To demonstrate the use of bioassays to locate the source of toxic components in sewage.


Utility discharges may be monitored for Red List substances and control may require tracing the sources and eliminating them.


  1. Sewage sampled at a number of points in the Weymouth sewerage system during the first pilot study was found to be toxic in the Microtox bioassay test.
  2. The most toxic sample was from a sewer receiving effluent from industrial and housing areas. The toxicity of this sample could not be solely linked with heavy metal concentrations or the typical components of sewage such as ammonia or BOD: there was also a distinctive organic odour associated with the sample.
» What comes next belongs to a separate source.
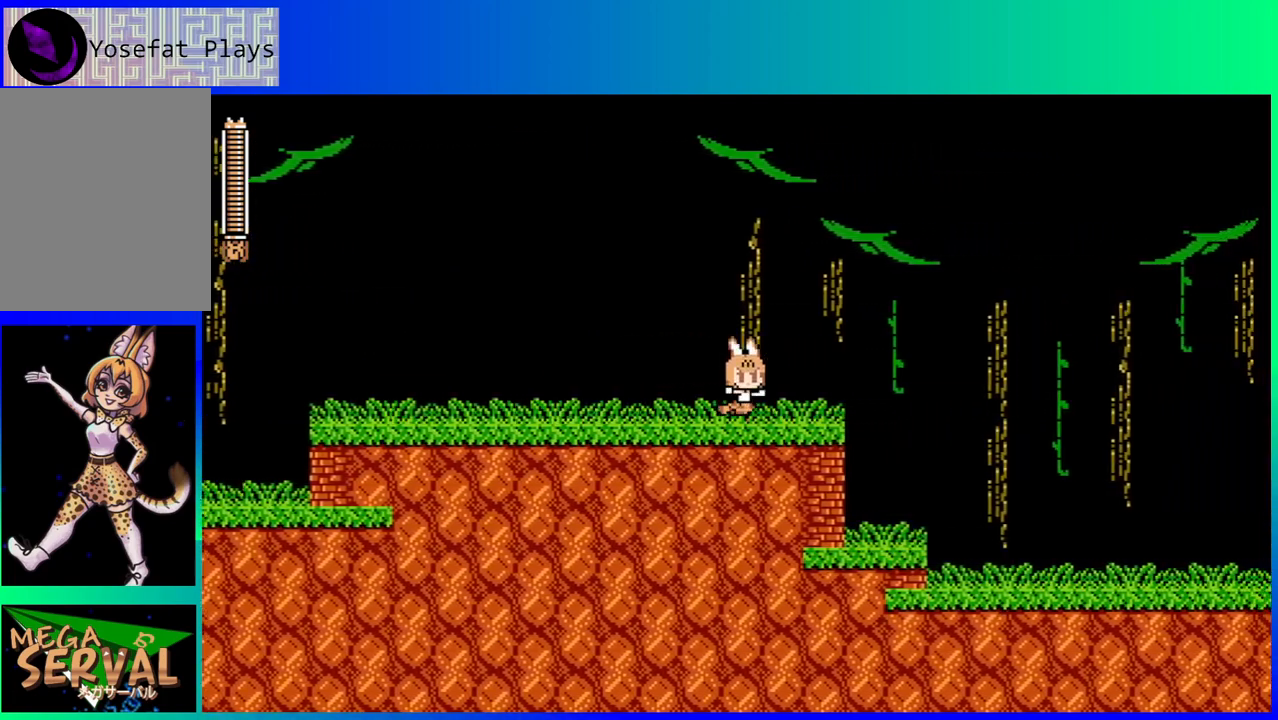
{"buttons": ["DPAD_RIGHT"], "left_stick": "center", "right_stick": "center", "events": []}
  3. On the second sampling occasion at Weymouth the sewage was found to be non-toxic in the Microtox bioassay but differences in toxicity, as determined by the oyster larval bioassay, were found between samples.
  4. Toxicity, in the second series of samples, was found to be significantly correlated (positively at p<O.05) with ammonia concentrations and alkalinity in the sewage. There was no significant relationship between sewage metal concentrations and toxicity.
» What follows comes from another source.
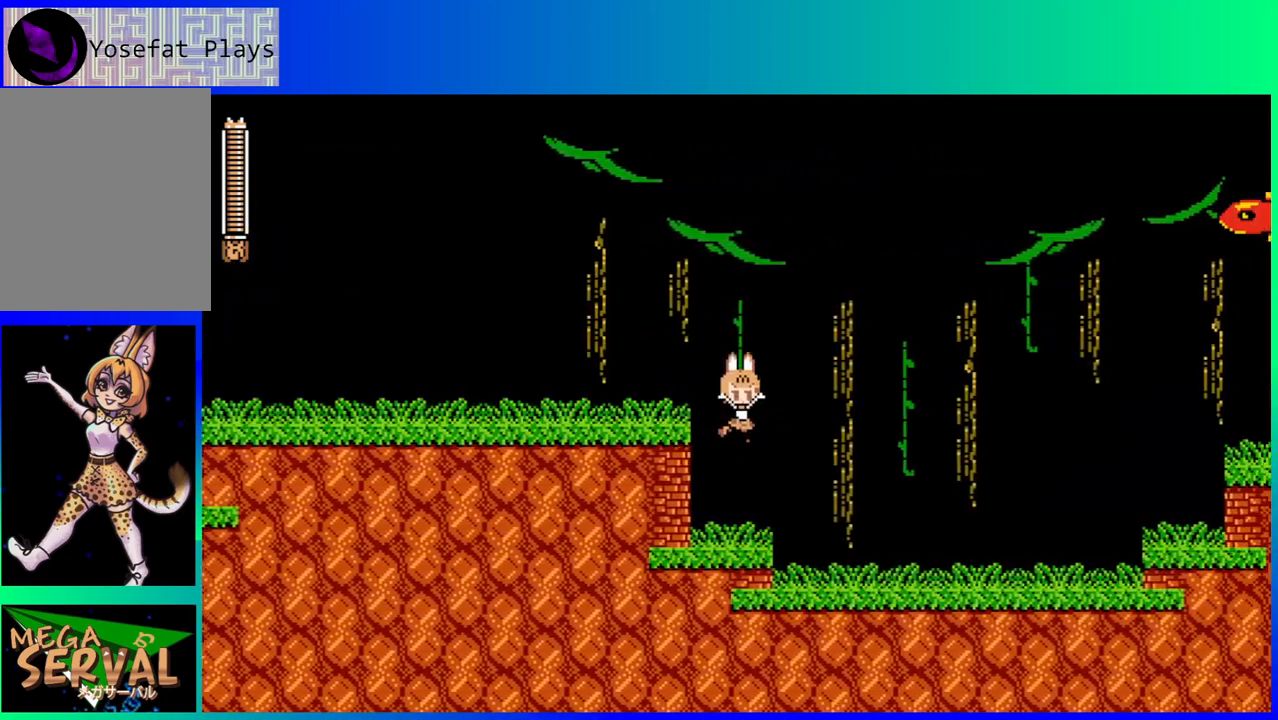
{"buttons": [], "left_stick": "center", "right_stick": "center", "events": [[350, "DPAD_RIGHT", "up"]]}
Two studies have been undertaken on the Weymouth sewerage system with the aim of tracing the source of any toxic components within the sewage. Composite and single discrete samples were taken at eight sites covering both purely domestic sewage and also sewage with some industrial components. The Microtox and the oyster larval development bioassays have been used to test the sewage samples: the latter was shown to be more sensitive than the former. Differences in toxicity were found not only between samples taken during the same survey but also between the two surveys. On the second survey all of the sewage samples were found to be non-toxic to the Microtox test but toxic to the oyster larval test.
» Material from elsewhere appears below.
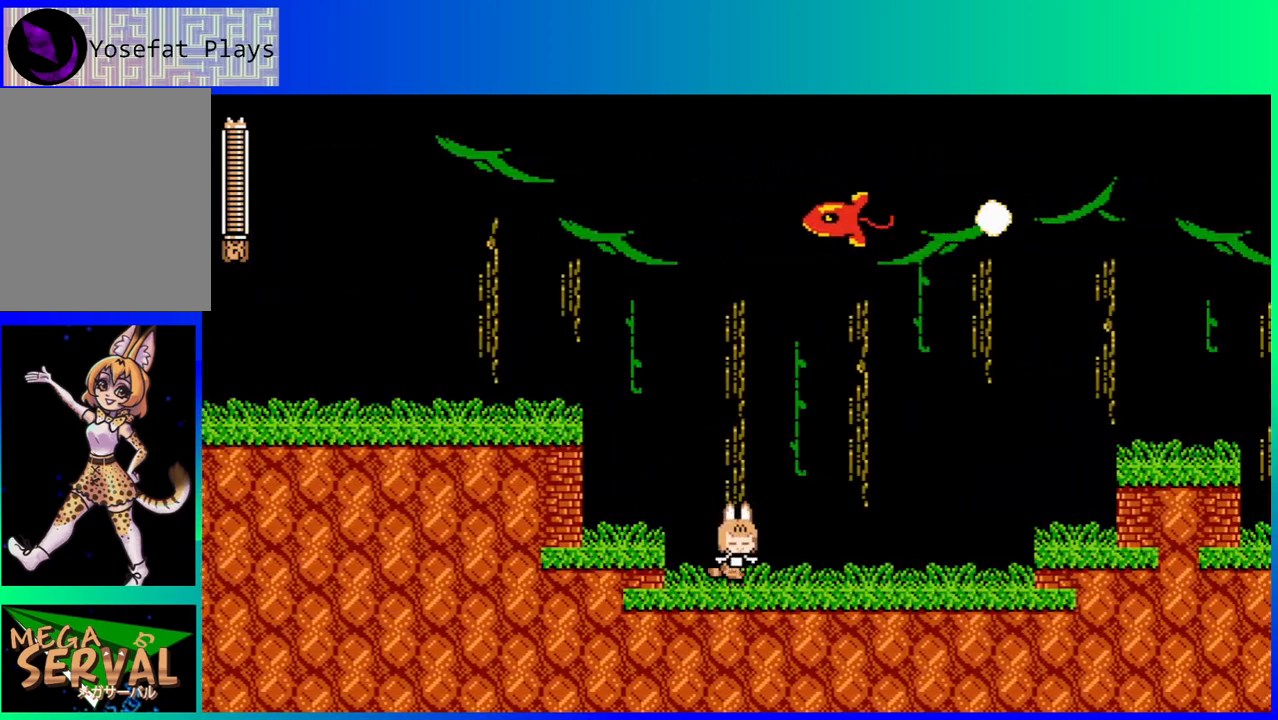
{"buttons": [], "left_stick": "center", "right_stick": "center", "events": []}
  1. Bioassays should be carried out on filtered rather than unfiltered sewage samples, as suspended solids in unfiltered samples appear to interfere with both light measurement in the Microtox test and the development of oyster larvae.
  2. Further work should initially continue to compare the Microtox and oyster larval bioassay, until it is established whether the former is sensitive enough for this particular application.
  3. Composite rather than single point discrete samples should be taken.
  4. A sewerage system with a higher proportion of potentially toxic industrial inputs than the Weymouth system should be selected for a future case study.